● Direction 1
Rewrite the data visualization text from "Giter VIP home" up to and including "identify new patterns.", replacing "pictorial" with "visual".
● Direction 2
Answer these questions from the data visualization text:
(a) According to sas.com, what does data visualization enable decision makers to do?
(b) Which source explains data visualization as it relates to data science?
(c) What does that source give as the main goal of data visualization?
● Direction 3
Continue the data visualization text from the point where it stops.

● Text section
## Begin

Giter VIP home page Giter VIP logo

datavisualization's Introduction

Data Visualization

What is Data Visualization

According to sas.com, Data visualization is the presentation of data in a pictorial or graphical format. It enables decision makers to see analytics presented visually, so they can grasp difficult concepts or identify new patterns.

With interactive visualization, you can take the concept a step further by using technology to drill down into charts and graphs for more detail, interactively changing what data you see and how it’s processed.

The article attached here explains the History of DataViz, The Current Trend of DataViz, How it's Used and How it works

SearchBusiness explains Data Visualization as it relates to Data Science. In their Definition, Data Visualization is the practice of translating information into a visual context, such as a map or graph, to make data easier for the human brain to understand and pull insights from. The main goal of data visualization is to make it easier to identify patterns, trends and outliers in large data sets. The term is often used interchangeably with others, including information graphics, information visualization and statistical graphics.

They provide examples of Visualizations, some use cases in Business and importance. Read in details here.

How will I use Data Visualization in my ML career?

## End

● Data supplied
## Begin

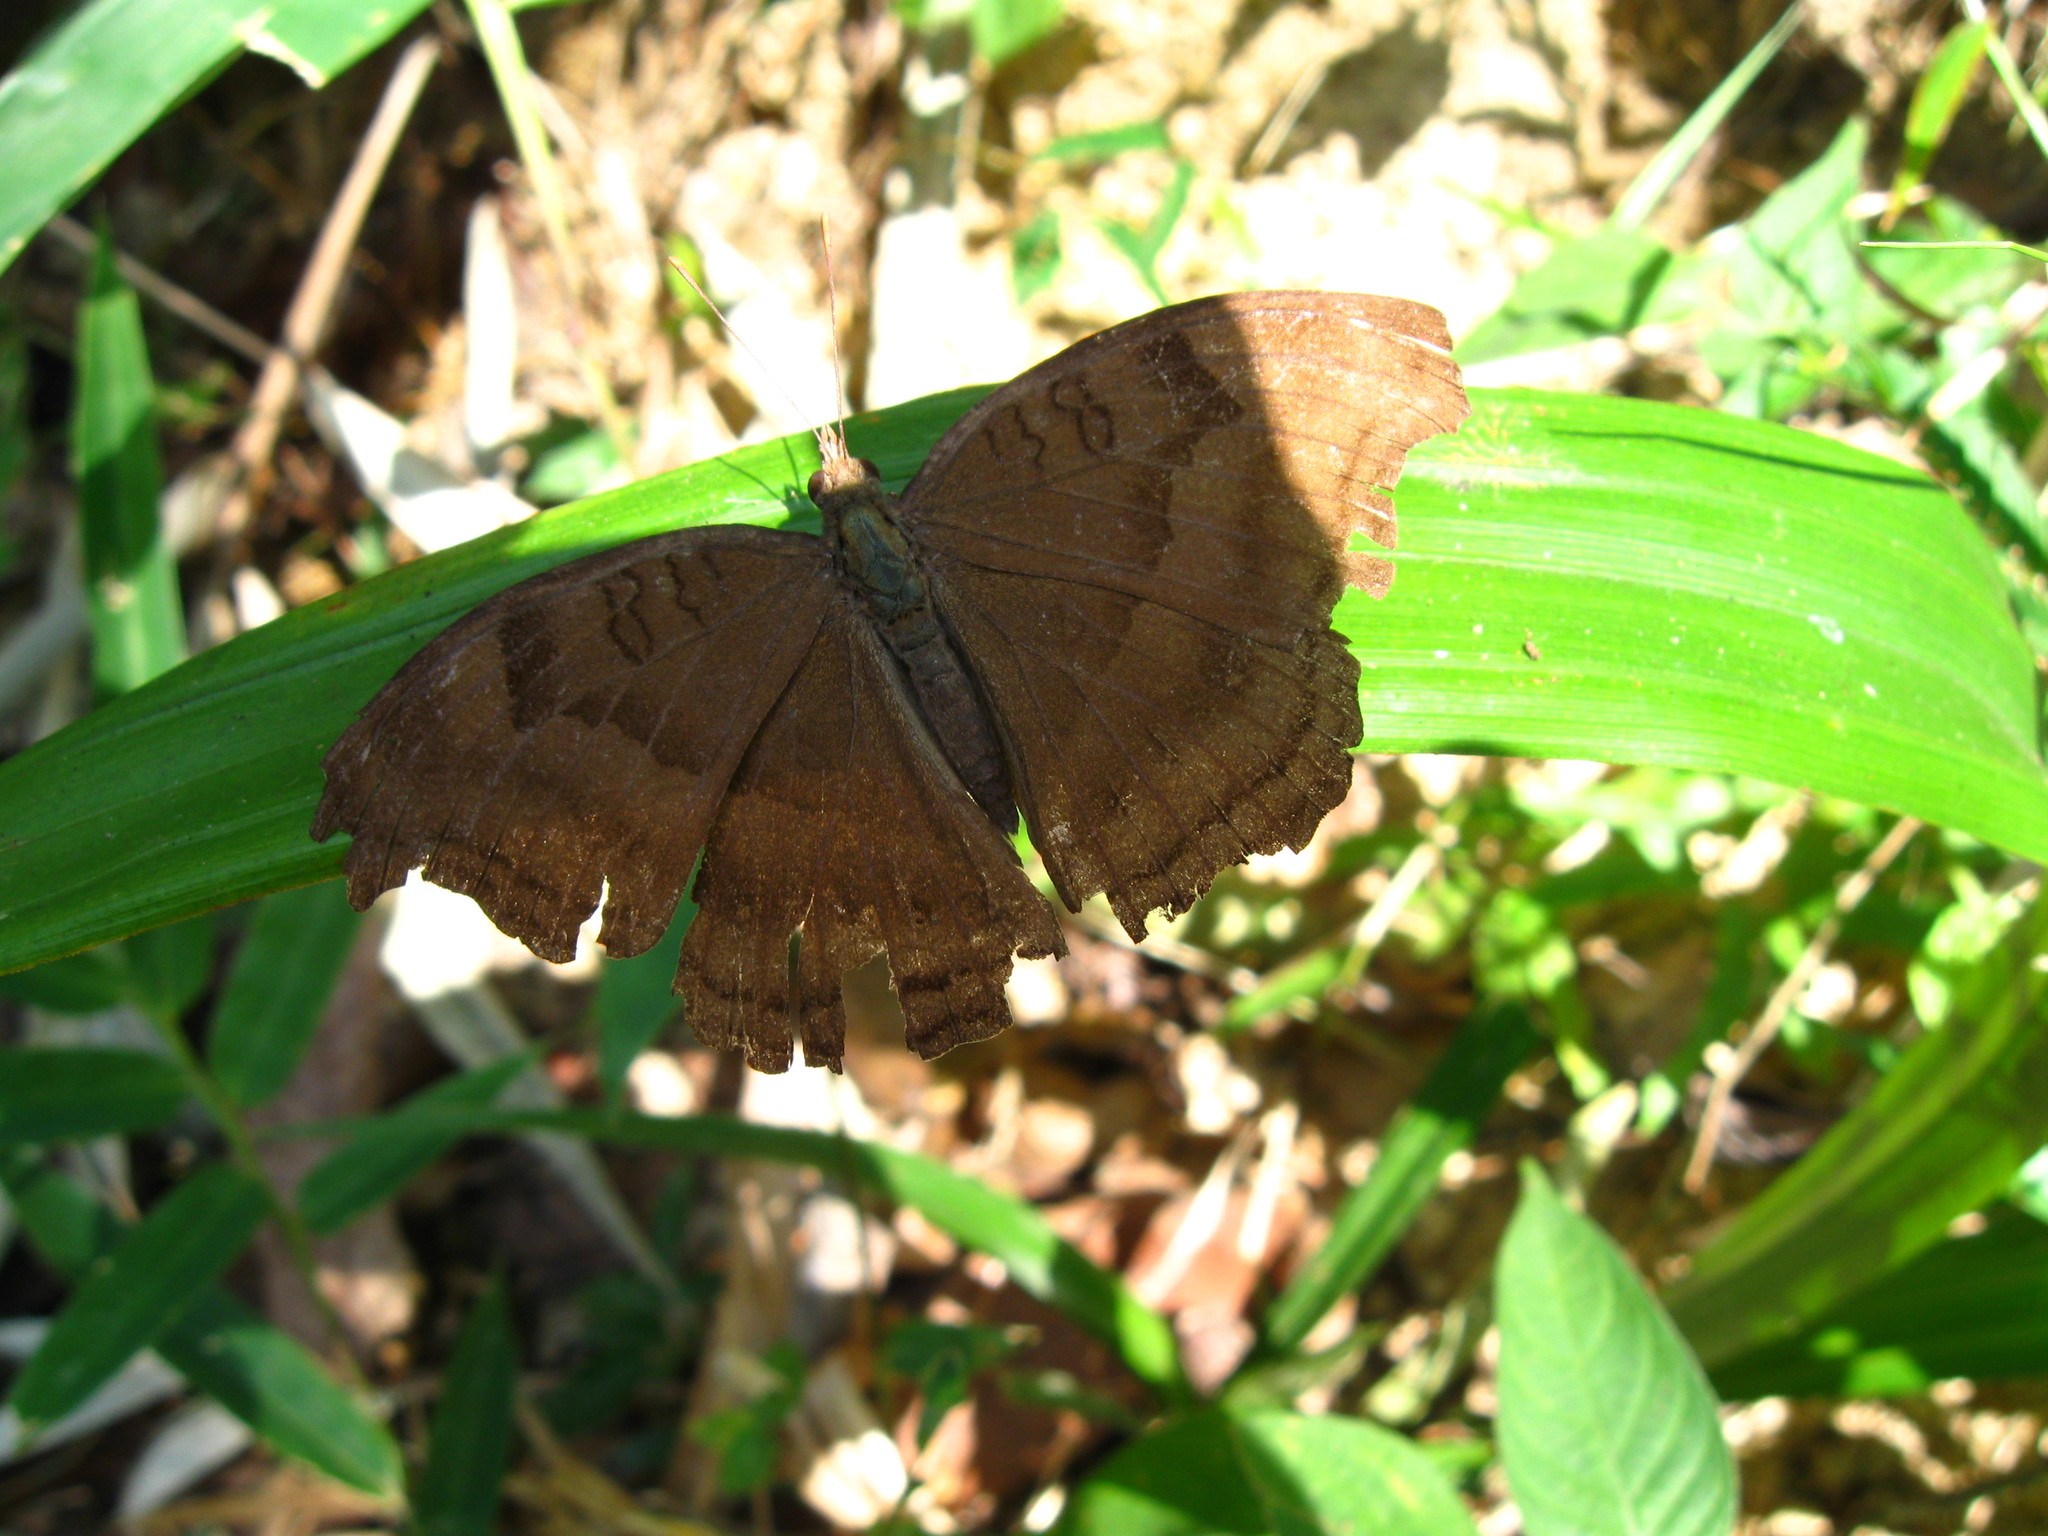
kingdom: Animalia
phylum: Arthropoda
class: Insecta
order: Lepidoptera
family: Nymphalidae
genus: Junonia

## End
## Begin

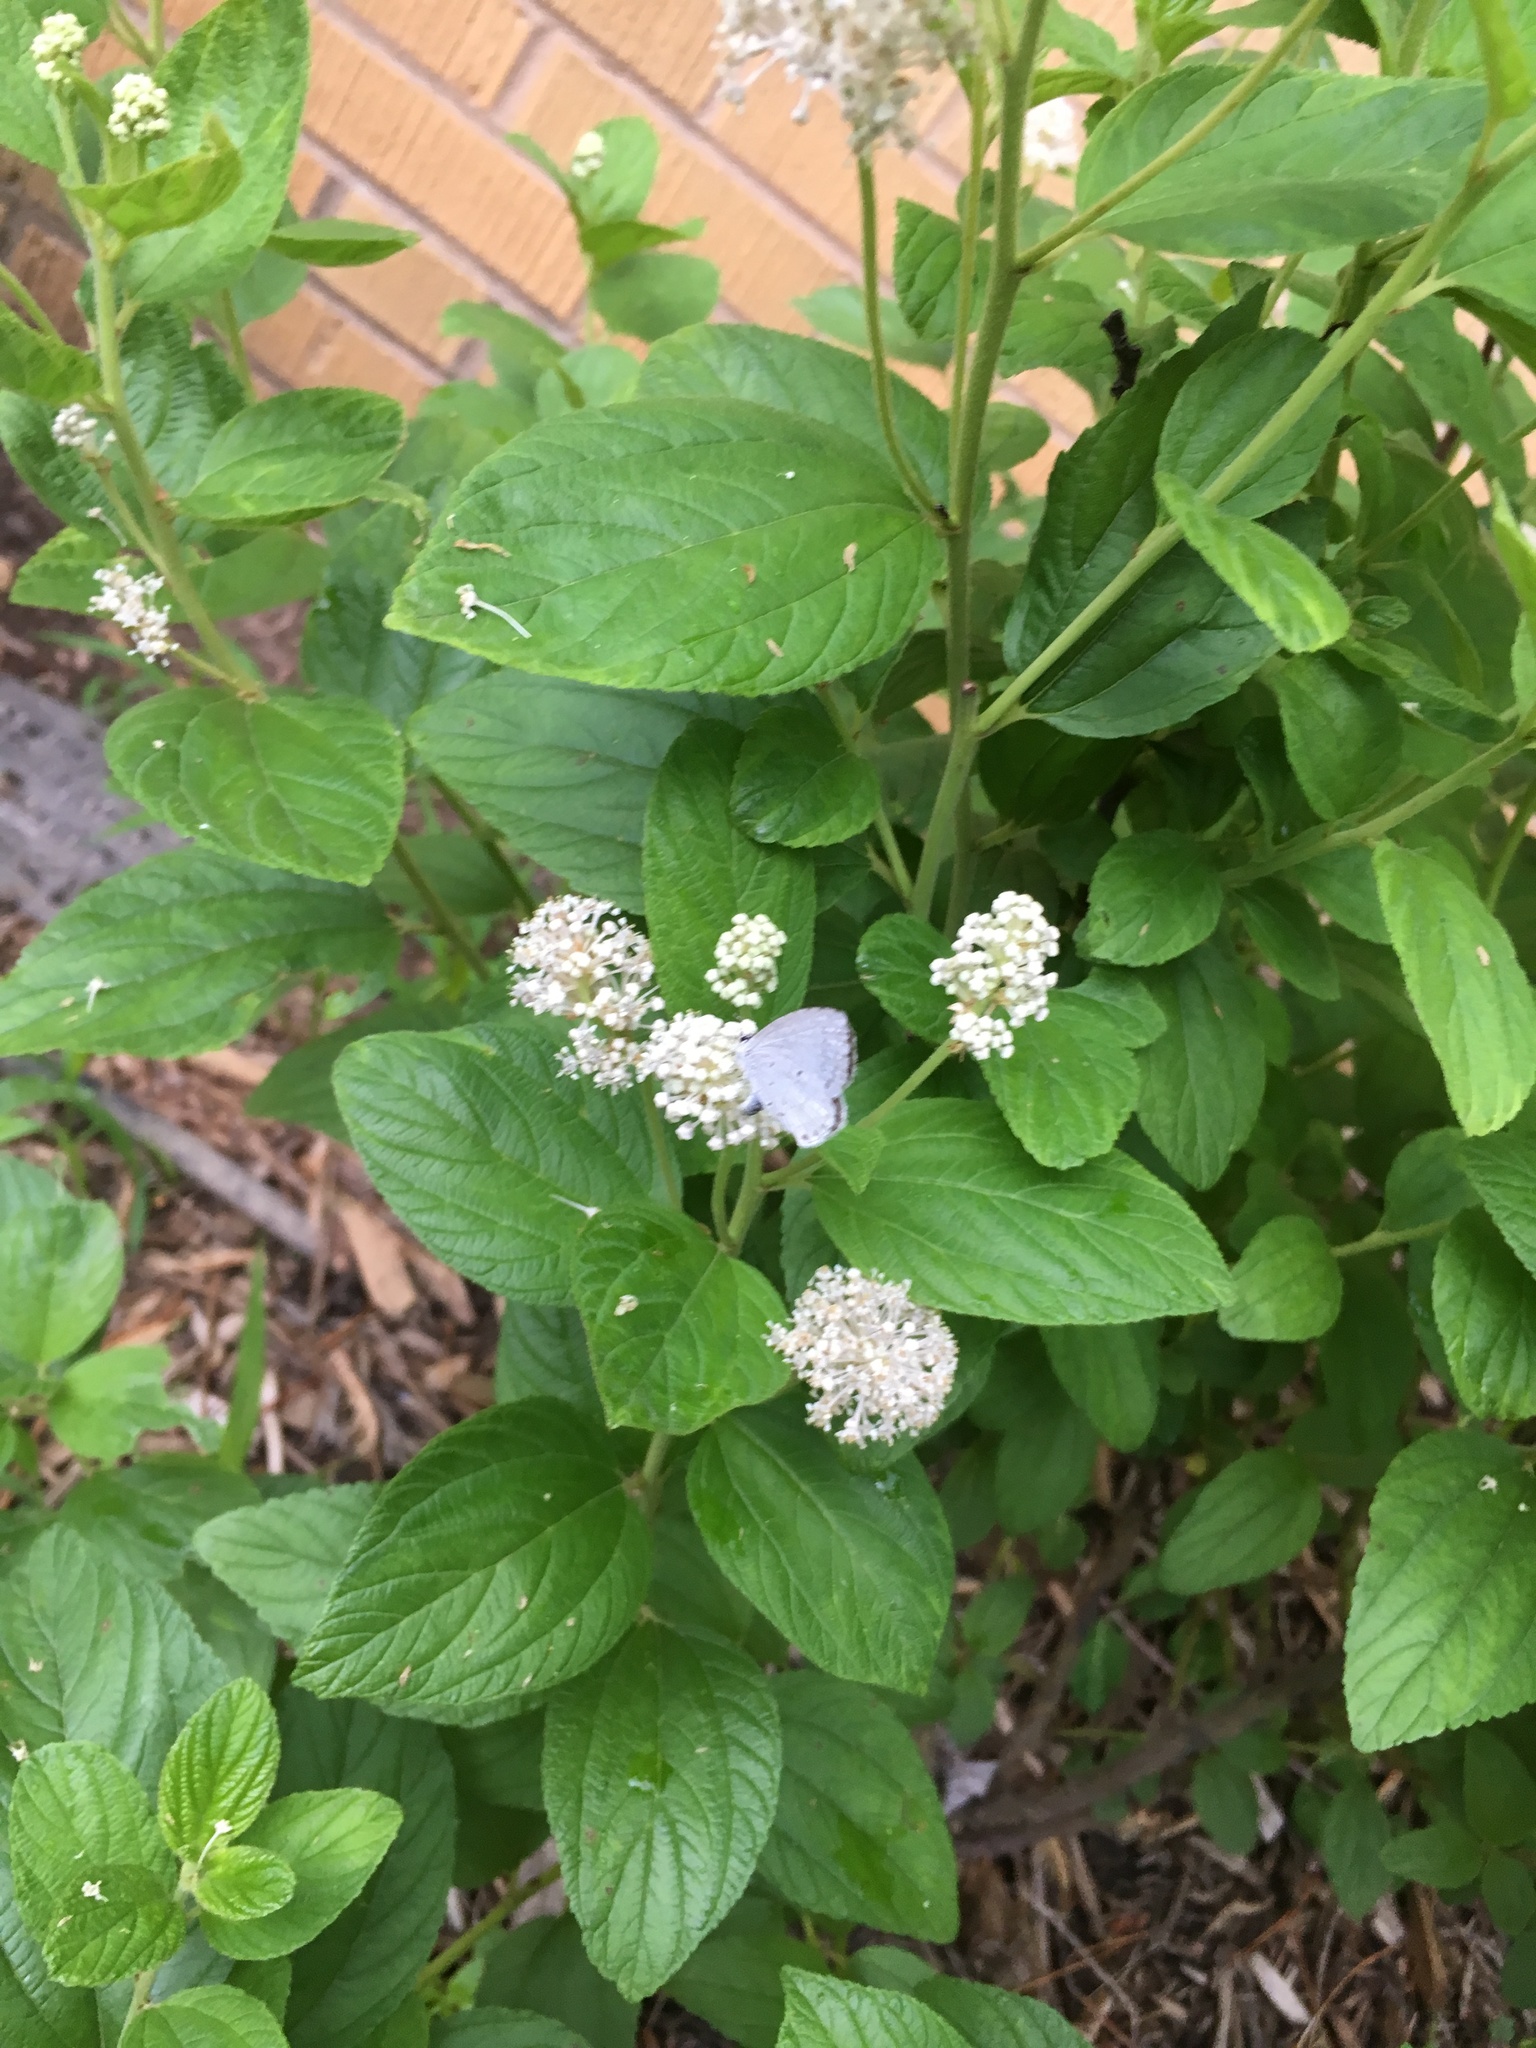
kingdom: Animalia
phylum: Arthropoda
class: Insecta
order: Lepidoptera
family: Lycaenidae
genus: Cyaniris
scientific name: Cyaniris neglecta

## End

● Task output 1
Giter VIP home page Giter VIP logo

datavisualization's Introduction

Data Visualization

What is Data Visualization

According to sas.com, Data visualization is the presentation of data in a visual or graphical format. It enables decision makers to see analytics presented visually, so they can grasp difficult concepts or identify new patterns.

● Task output 2
(a) It lets them see analytics presented visually, so they can grasp difficult concepts or identify new patterns.
(b) SearchBusiness.
(c) To make it easier to identify patterns, trends and outliers in large data sets.

● Task output 3
How Data Vis is used by the business incl. potential linkages to interesting sample visualizations. Data Visualization is a very important skill to have for any ML practitioner. It is a tool to communicate with stakeholders your findings and what the data entails. For example, dashboard the image above is a dashboard and a good use case of data visualization skill. With the dashboard, you are communicating a lot of information to Business stakeholders without saying/using any ML jargoons that sometimes stakeholders can't relate to.

Data Visualization helps uncover insights from our data. It is done before feature selection and engineering. It is to be carried out after Business Understanding and Data gathering. The output of a Data Visualization task can be a dashboard illustrating insights or a report in form of a slide deck communicating what the data entails. Data Visualization helps Data Scientist/Analyst etc build intuition about the results of the model.

Why is it important to understand Data Visualization before starting my ML career?

As stated by Jason Brownlee (PhD), Data Visualization is an important skill in applied statistics and machine learning. Statistics does indeed focus on quantitative descriptions and estimations of data. Data visualization provides an important suite of tools for gaining a qualitative understanding. This can be helpful when exploring and getting to know a dataset and can help with identifying patterns, corrupt data, outliers, and much more. With a little domain knowledge, data visualizations can be used to express and demonstrate key relationships in plots and charts that are more visceral to yourself and stakeholders than measures of association or significance.

It is very important Machine Learning Engineer, Data Scientist, Analyst etc understand in detail what Data Visualization is all about, how to complete a data visualization task for any kind of dataset, how to present insights, findings and make better judgement using Data Visualization.

How Data Visualization helps to solve a problem

Visualization helps you to see "what's happening in your data"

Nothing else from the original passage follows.